In the future, damaged human hearts might be rebuilt with spinach leaves
We've always known spinach is good for your muscles, but... not like this
A team of American scientists are using spinach leaves to built human heart tissue – and it’s actually working.
As scholars know from the work of the pioneering cartoon nutritionist Popeye, spinach is good for building rapid muscle growth if, for instance, you need to protect your girlfriend from a hairy local bully, but this breakthrough is a bit more subtle.
We can more or less 3D-print functional human tissue, but one of the unsolved problems with the technique is that we can’t seem to build all the tiny blood vessels and capillaries that are needed to ferry the blood in to make it work, as they’re often too small and fiddly to create. So these scientists have turned to spinach leaves, which have tiny networks of veins of their own, because cellulose, the substance they’re mostly made of, is kind of biocompatible with human tissue.
“The main limiting factor for tissue engineering is the lack of a vascular network,” said Joshua Gershlak, a graduate student who co-authored the study. “Without that vascular network, you get a lot of tissue death.”
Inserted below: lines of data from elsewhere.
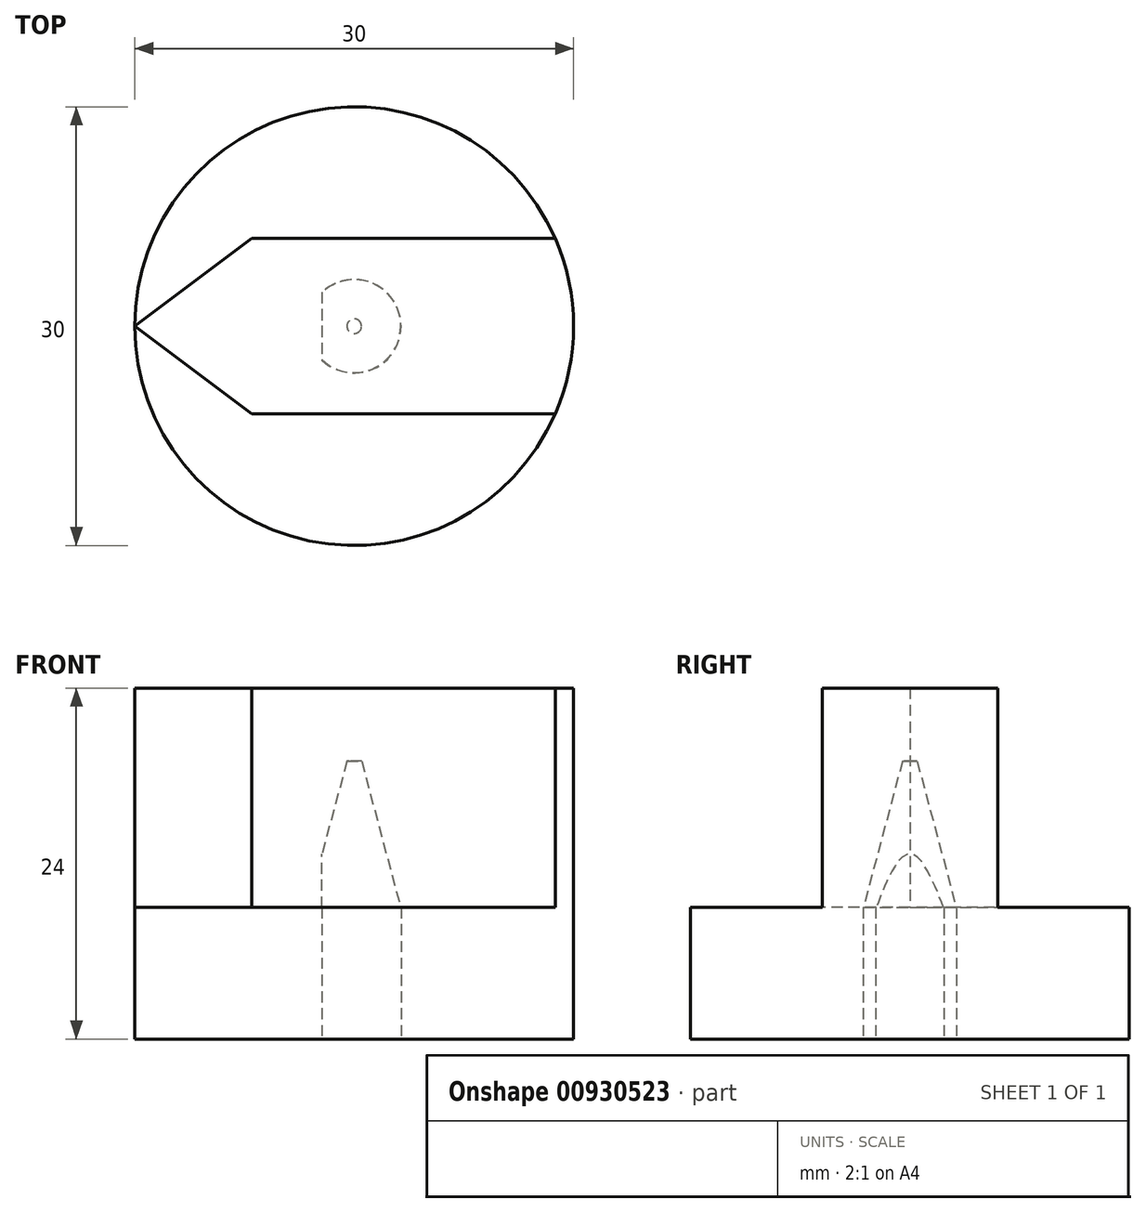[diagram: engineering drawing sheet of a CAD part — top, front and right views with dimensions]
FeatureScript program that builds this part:
annotation { "Feature Type Name" : "Feature", "Feature Type Description" : "" }
export const myFeature = defineFeature(function(context is Context, id is Id, definition is map)
    precondition{}
    {
        {
            var Q0;
            Q0=qCreatedBy(makeId("Top.planeOp"),FACE);
            var sketch = newSketch(context, id + "F0", { "sketchPlane" : qUnion([Q0])});
            skCircle(sketch, "E0", {"center": v(0, 0) * mm, "radius": 3.2 * mm, "construction": true});
            skLineSegment(sketch, "E1", {"start": v(-2.2, 2.32) * mm, "end": v(-2.2, -2.32) * mm});
            skLineSegment(sketch, "E2", {"start": v(3.2, 0) * mm, "end": v(-2.2, 0) * mm, "construction": true});
            skArc(sketch, "E3", {"start": v(-2.2, -2.32) * mm, "mid": v(3.2, 0) * mm, "end": v(-2.2, 2.32) * mm});
            skCircle(sketch, "E4", {"center": v(0, 0) * mm, "radius": 15 * mm});
            skSolve(sketch);
        }
        {
            var Q0;
            Q0 = qSketchRegion(id + "F0", true);
            extrude(context, id + "F1", {"entities" : qUnion([Q0]), "depth" : 9 * mm, "offsetDistance" : 25 * mm});
        }
        {
            var Q0;
            Q0=makeQuery(id+"F1.opExtrude","CAP_FACE",FACE,{"disambiguationData":[OSD([sQuery(id+"F0.wireOp",EDGE,"E1"),sQuery(id+"F0.wireOp",EDGE,"E3"),sQuery(id+"F0.wireOp",EDGE,"E4")])],"isStart":false});
            var sketch = newSketch(context, id + "F2", { "sketchPlane" : qUnion([Q0])});
            skLineSegment(sketch, "E5", {"start": v(-15, 0) * mm, "end": v(-7, 6) * mm});
            skLineSegment(sketch, "E6", {"start": v(-7, 6) * mm, "end": v(13.75, 6) * mm});
            skArc(sketch, "E7", {"start": v(15, 0) * mm, "mid": v(14.68, 3.06) * mm, "end": v(13.75, 6) * mm});
            skLineSegment(sketch, "E8", {"start": v(-15, 0) * mm, "end": v(15, 0) * mm, "construction": true});
            skLineSegment(sketch, "E9.MirrorCS", {"start": v(-15, 0) * mm, "end": v(-7, -6) * mm});
            skLineSegment(sketch, "E10.MirrorCS", {"start": v(-7, -6) * mm, "end": v(13.75, -6) * mm});
            skArc(sketch, "E11.MirrorCS", {"start": v(15, 0) * mm, "mid": v(14.68, -3.06) * mm, "end": v(13.75, -6) * mm});
            skCircle(sketch, "E12", {"center": v(0, 0) * mm, "radius": 0.5 * mm});
            skSolve(sketch);
        }
        {
            var Q0;
            Q0 = qSketchRegion(id + "F2", true);
            extrude(context, id + "F3", {"entities" : qUnion([Q0]), "operationType" : NewBodyOperationType.ADD, "depth" : 10 * mm, "offsetDistance" : 25 * mm});
        }
        {
            var Q0;
            Q0=makeQuery(id+"F3.opExtrude","CAP_EDGE",EDGE,{"disambiguationData":[OSD([sQuery(id+"F2.wireOp",EDGE,"E12")])],"isStart":true});
            chamfer(context, id + "F4", {"entities" : qUnion([Q0]), "chamferType" : ChamferType.OFFSET_ANGLE, "width" : 10 * mm, "oppositeDirection" : true, "angle" : 15 * degree, "tangentPropagation" : true});
        }
        {
            var Q0;
            Q0=makeQuery(id+"F3.opExtrude","CAP_FACE",FACE,{"disambiguationData":[OSD([sQuery(id+"F2.wireOp",EDGE,"E5"),sQuery(id+"F2.wireOp",EDGE,"E6"),sQuery(id+"F2.wireOp",EDGE,"E7"),sQuery(id+"F2.wireOp",EDGE,"E9.MirrorCS"),sQuery(id+"F2.wireOp",EDGE,"E10.MirrorCS"),sQuery(id+"F2.wireOp",EDGE,"E11.MirrorCS"),sQuery(id+"F2.wireOp",EDGE,"E12")])],"isStart":false});
            var sketch = newSketch(context, id + "F5", { "sketchPlane" : qUnion([Q0])});
            skLineSegment(sketch, "E13", {"start": v(-15, 0) * mm, "end": v(-7, 6) * mm});
            skLineSegment(sketch, "E14", {"start": v(-7, 6) * mm, "end": v(13.75, 6) * mm});
            skLineSegment(sketch, "E15", {"start": v(-15, 0) * mm, "end": v(-7, -6) * mm});
            skLineSegment(sketch, "E16", {"start": v(-7, -6) * mm, "end": v(13.75, -6) * mm});
            skArc(sketch, "E17", {"start": v(13.75, -6) * mm, "mid": v(15, 0) * mm, "end": v(13.75, 6) * mm});
            skSolve(sketch);
        }
        {
            var Q0;
            Q0 = qSketchRegion(id + "F5", true);
            extrude(context, id + "F6", {"entities" : qUnion([Q0]), "operationType" : NewBodyOperationType.ADD, "depth" : 5 * mm, "offsetDistance" : 25 * mm});
        }
    });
Tissue death is the opposite of what we want here.
Firstly, they had to get rid of the rest of the leaf, which they did by pumping detergent through it, to leave only the cellulose network of veins. They then grafted human heart cells onto what was left, and attempted to feed them through the spinach’s veins. It worked, but we’re still years away from anyone having a heart made out of a plant, as it’s not as simple as sticking a few leaves over a hole in someone’s heart and hoping blood will trickle through.
Eventually, however, the researchers hope they will be able to rebuild the damaged muscle tissue in people who have survived heart attacks, using repurposed leaf veins to deliver oxygen via blood cells, and encourage the regrowth of other tissue. They also reckon that the method could be used with other plants on other body tissues, like using wood cells to regenerate human bones.
“We have a lot more work to do, but so far this is very promising,” said co-author Glenn Gaudette. “Adapting abundant plants that farmers have been cultivating for thousands of years for use in tissue engineering could solve a host of problems limiting the field.”